Alice’s head twisted from side to side, slamming into the pillow with a force that would have stunned had it connected with anything solid. Her lips moved constantly and her pale body was damp with perspiration, even though the room was winter cold. The words she whispered, anguished, tormented, were said in a voice which scarcely resembled that of an eleven-year-old child.
The bedclothes lay
loose and rumpled around her ankles, and her thin legs were stretched and trembling.
‘. . . aye good Thomas, fill me with thy seed . . .’
Her pelvis jerked spasmodically, her cotton nightdress thrown high upon her chest.
‘. . . so dear in heart, of such good strength . . .’
Her small chest sank and heaved with her dream.
‘. . . disperse thyself into me . . .’
She moaned, a long, howling moan, but there was an ecstasy in the sigh that followed. For a moment, her body became still and her eyelids fluttered but did not open. She moaned again and this time the sound was languid.
‘. . . more filling than e’er it was . . .’
The moaning became deep breaths of pleasure, sighs that exalted the joy to her senses. Something small and black moved against her white stomach.
Outside, in the hallway leading to the nuns’ cells, a dark-clad figure stood listening, breath held, tensed fingers on the door handle.
‘. . . allay their tongues, my priest . . .’

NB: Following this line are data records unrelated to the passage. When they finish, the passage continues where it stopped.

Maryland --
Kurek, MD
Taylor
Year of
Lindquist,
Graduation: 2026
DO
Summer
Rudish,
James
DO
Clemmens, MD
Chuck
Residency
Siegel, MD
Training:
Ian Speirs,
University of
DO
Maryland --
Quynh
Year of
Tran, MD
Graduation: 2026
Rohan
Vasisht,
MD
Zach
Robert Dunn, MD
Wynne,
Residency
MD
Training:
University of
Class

Alice’s eyes snapped open, but her body had not woken from the dream.
‘. . . cursed Mary . . . cursed MARY . . .’
The nun’s eyes widened in shock, her grip tightening on the door handle.
‘. . . CURSED MARY . . .’
Alice’s body stretched upwards, her heels and shoulders digging into the bed. The black creature on her stomach was almost dislodged and the girl cried out in pain as sharp needles pierced her tender flesh. But she did not wake.
She fell back to the bed and lay still, no longer making any sound.
The nun, Mother Marie-Claire, Reverend Mother of the convent, one hand unconsciously clutching the crucifix that lay against her chest, pushed the door open slowly, quietly, as if afraid for herself. The beam of light from the hallway broadened as the door opened wider, the nun’s shadow an elongated spectre on the room’s floor. Coldness flew out at her and it was unnatural, almost painful.